'''

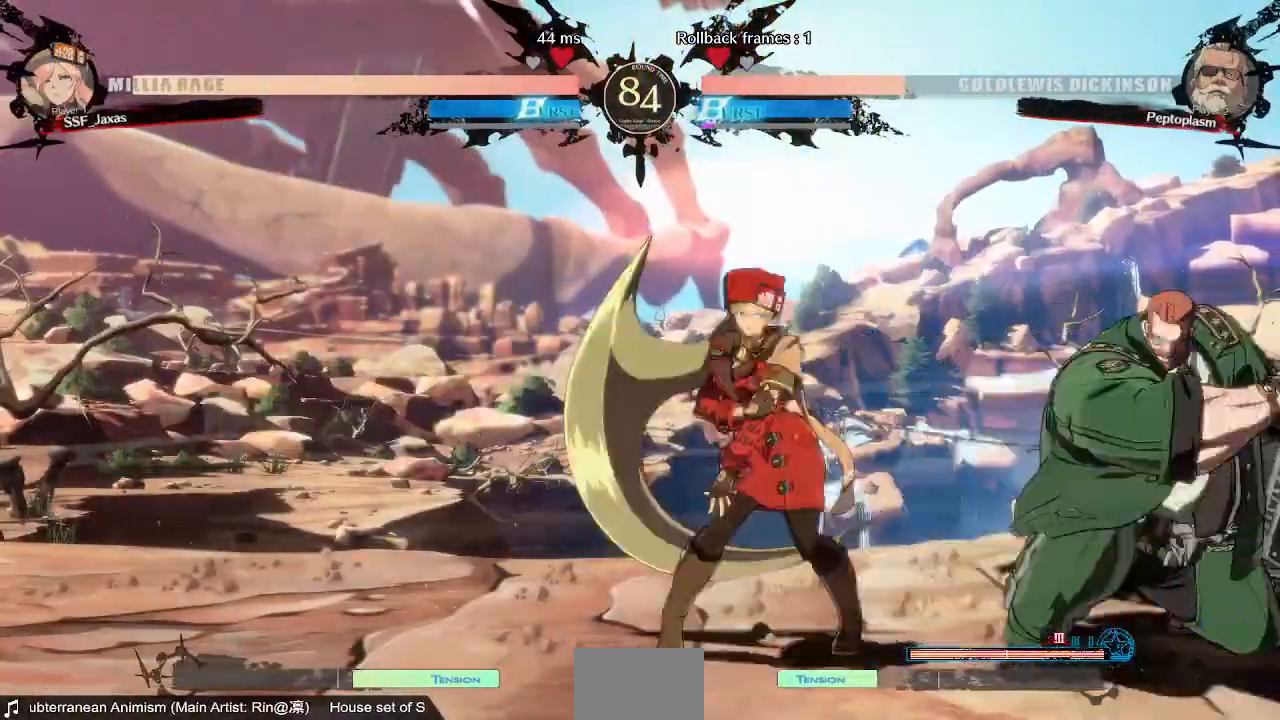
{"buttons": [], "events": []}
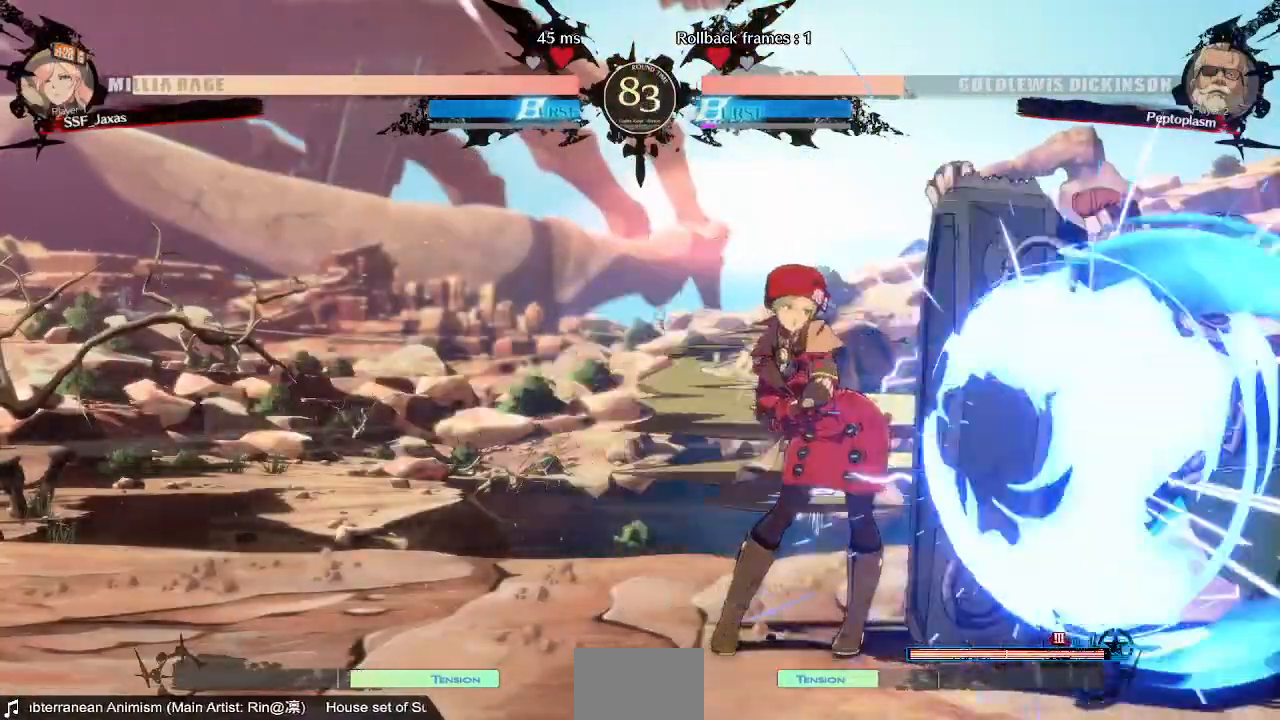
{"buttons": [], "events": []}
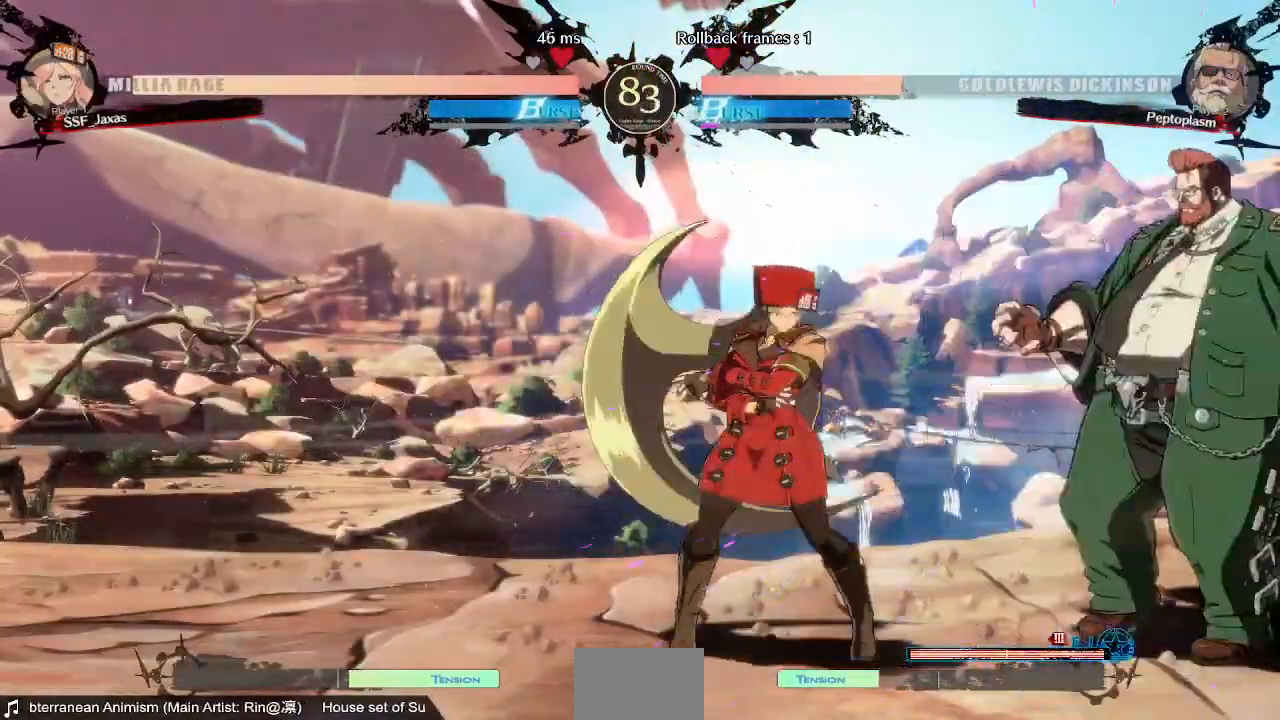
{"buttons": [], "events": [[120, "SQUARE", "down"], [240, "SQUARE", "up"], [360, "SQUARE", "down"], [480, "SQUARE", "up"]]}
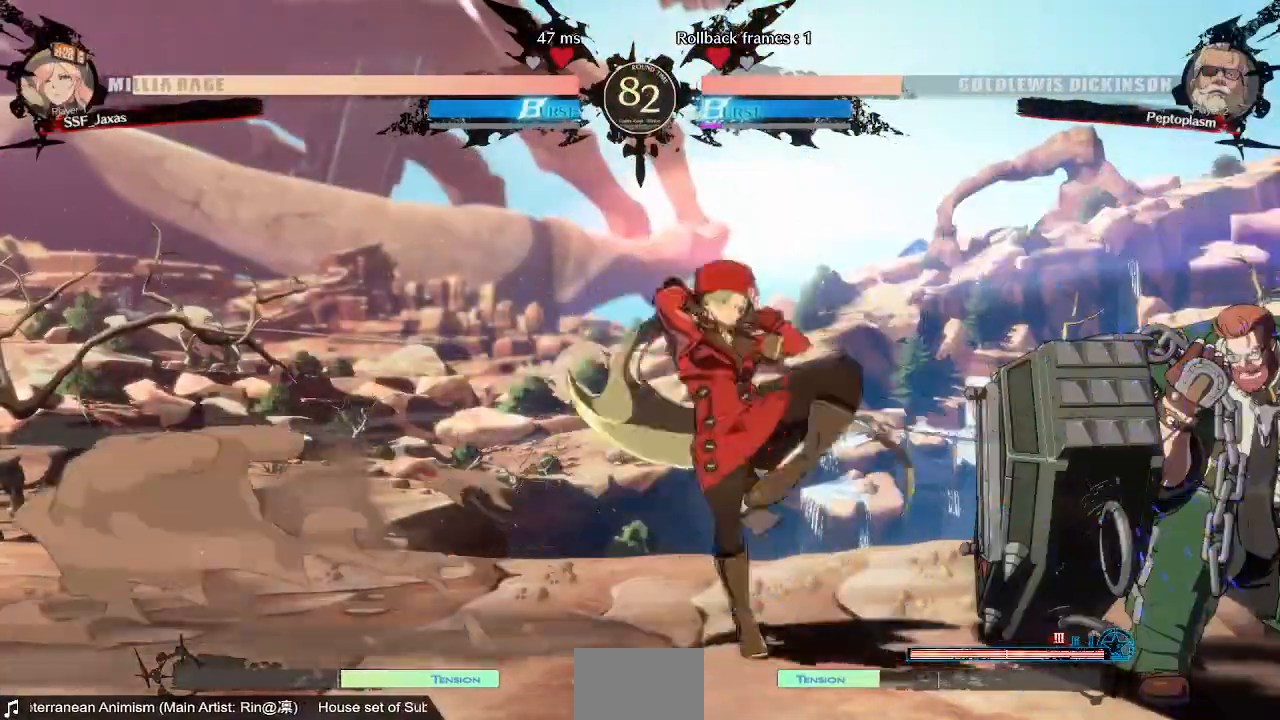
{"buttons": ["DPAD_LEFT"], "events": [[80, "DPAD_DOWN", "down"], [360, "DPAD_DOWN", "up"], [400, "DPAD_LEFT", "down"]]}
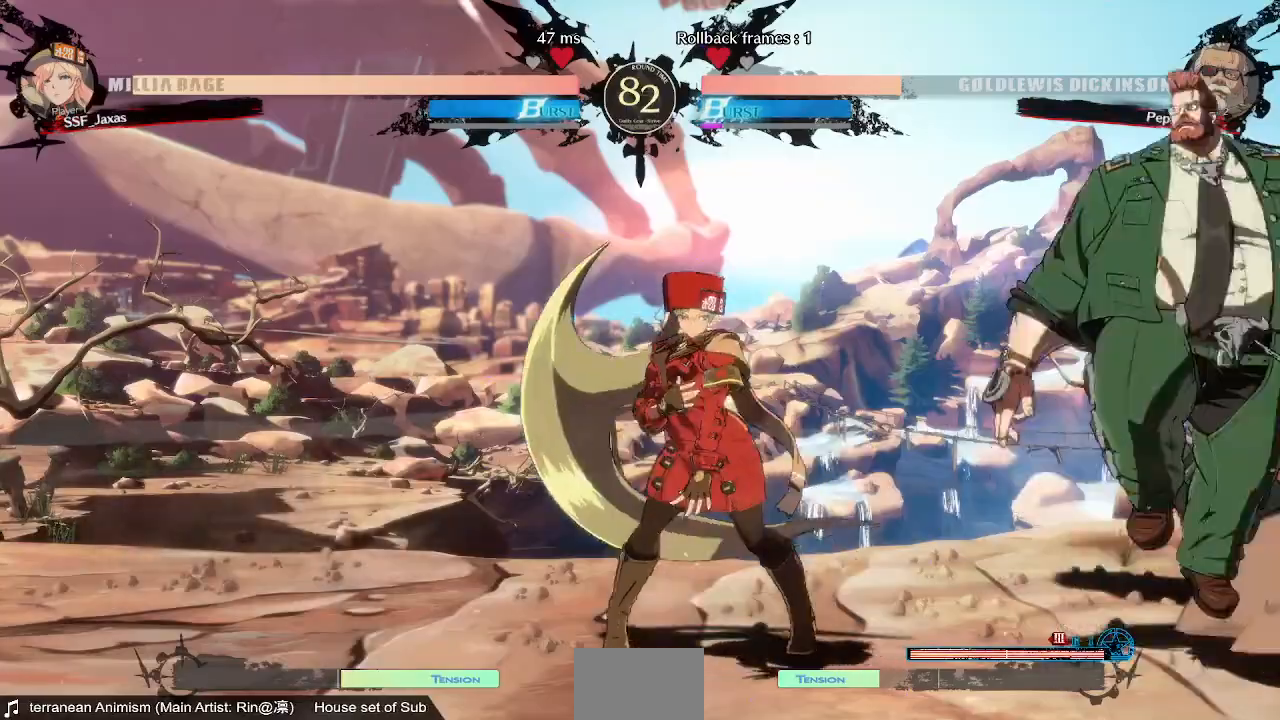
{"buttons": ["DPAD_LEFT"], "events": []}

'''

#### Try it:
Repeat everything in the entries above word for word, excluding the images.

#### Solution to this task:
{"buttons": [], "events": []}
{"buttons": [], "events": []}
{"buttons": [], "events": [[120, "SQUARE", "down"], [240, "SQUARE", "up"], [360, "SQUARE", "down"], [480, "SQUARE", "up"]]}
{"buttons": ["DPAD_LEFT"], "events": [[80, "DPAD_DOWN", "down"], [360, "DPAD_DOWN", "up"], [400, "DPAD_LEFT", "down"]]}
{"buttons": ["DPAD_LEFT"], "events": []}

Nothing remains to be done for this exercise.